2) Davalı Hazine ve Orman Yönetiminin dava konusu taşınmazın krokide (D) ile gösterilen bölümüne yönelik temyiz itirazlarına gelince; incelenen dosya kapsamına göre, daha önce verilen 2004/4-1 sayılı kararla orman olduğu belirlenen ve dairece onanan krokide (B ve C) ile gösterilen bölümlerle şimdi orman olduğu belirlenen ve bu konuda verilen hüküm onanan (A) işaretli bölümle birlikte (D) bölümü de arazi kadastrosu sırasında uçurum ve taşlık olarak tespit harici bırakılmıştır. 3402 sayılı Yasanın 14. maddesi hükmüne göre bir yerin imar ihya yoluyla kazanılabilmesi için niteliğinin zilyetlikle kazanılabilecek yerlerden olması gerekir. Orman olduğu belirlenen (A, B, C) bölümleri ile orman sayılmayan yer olduğu belirtilen (D) işaretli bölüm arasında memleket haritası ve kadastro ekibinin nitelemesi bakımından bir fark bulunmamaktadır. Ayrıca, Adana Büyükşehir Belediyesi İmar ve Şehircilik Daire Başkanlığının 17.06.2008 günlü yazısında; Büyükşehir Belediye Encümeninin 28.02.2007 gün ve 421 sayılı sayılı kararla yapılan imar uygulamasının Adana İdare Mahkemesince iptal edildiği
bildirilmiştir. H.G.K."nun 12/05/2010 gün ve 2010/8 - 219- 273 sayılı kararında kabul edildiği gibi kadastro sırasında taşlık, çalılık nitelemesi yapılarak tespit harici bırakılan yerler üzerinde sürdürülen zilyetlik yörede yapılacak orman kadastrosunun kesinleştiği güne kadar zilyet yararına hukuki sonuç doğurmaz. Somut olayda; (D) işaretli olarak gösterilen yer kullanılmayan uçurum, taşlık olarak arazi kadastrosunda tescil harici bırakıldığına ve (A), (B) ve (C) bölümlerle birlikte memleket haritasında aynı nitelikte olduğuna göre bu bölümün de orman sayılan yerlerden olduğu kabul edilerek orman sınırı içine alınması gerekirken, yazılı şekilde hüküm kurulması usul ve yasaya aykırı olduğu" gereğine değinilmiştir. Mahkemece, bozma kararına uyulduktan sonra davanın reddine ve dava konusu krokide (D) ile gösterilen yer hakkında açılan davanın reddi ile bu yerin orman olduğu anlaşıldığından orman vasfı ile Hazine adına tapuya tesciline karar verilmiş, hüküm davacılar vekilleri tarafından temyiz edilmiştir.

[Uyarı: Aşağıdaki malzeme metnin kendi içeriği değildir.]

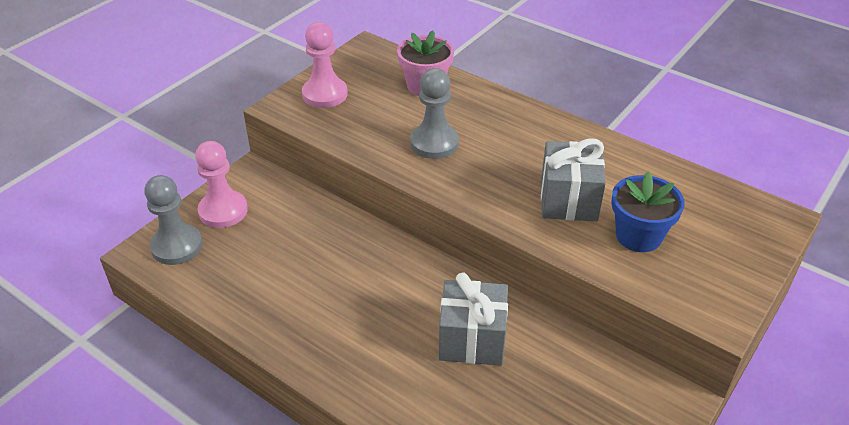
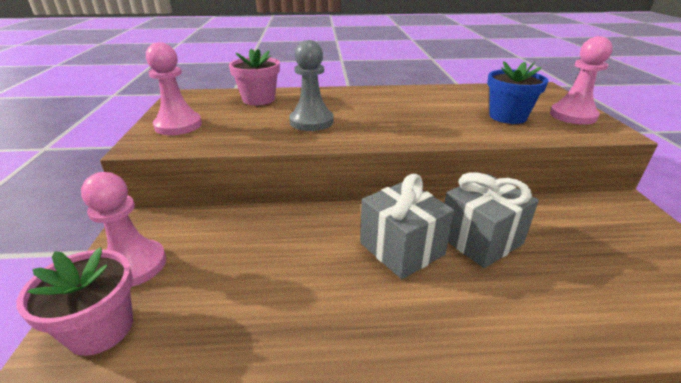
camera: 40 degrees left, 10 degrees down
(177, 246) = (101, 329): grey pawn -> pink flower pot
(568, 200) = (443, 116): grey gift -> grey gift (401, 249)
(719, 275) = (573, 116): none -> pink pawn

Dava dilekçesindeki açıklamaya göre dava, orman kadastrosuna itiraza ilişkindir.
Çekişmeli taşınmazın bulunduğu yerde tespit tarihinden önce 26.11.2011 tarihinde yapılıp kesinleşmeyen orman kadastrosu ve 2/B madde uygulaması bulunmaktadır.
Dosya kapsamına ve mahkemece uyulan bozma kararı gereğince işlem yapılarak hüküm kurulmuş olduğuna göre, yerinde görülmeyen temyiz itirazlarının reddiyle, usul ve yasaya uygun olan hükmün ONANMASINA, aşağıda yazılı onama harcının temyiz edenlere yükletilmesine 26.03.2012 gününde oybirliği ile karar verildi.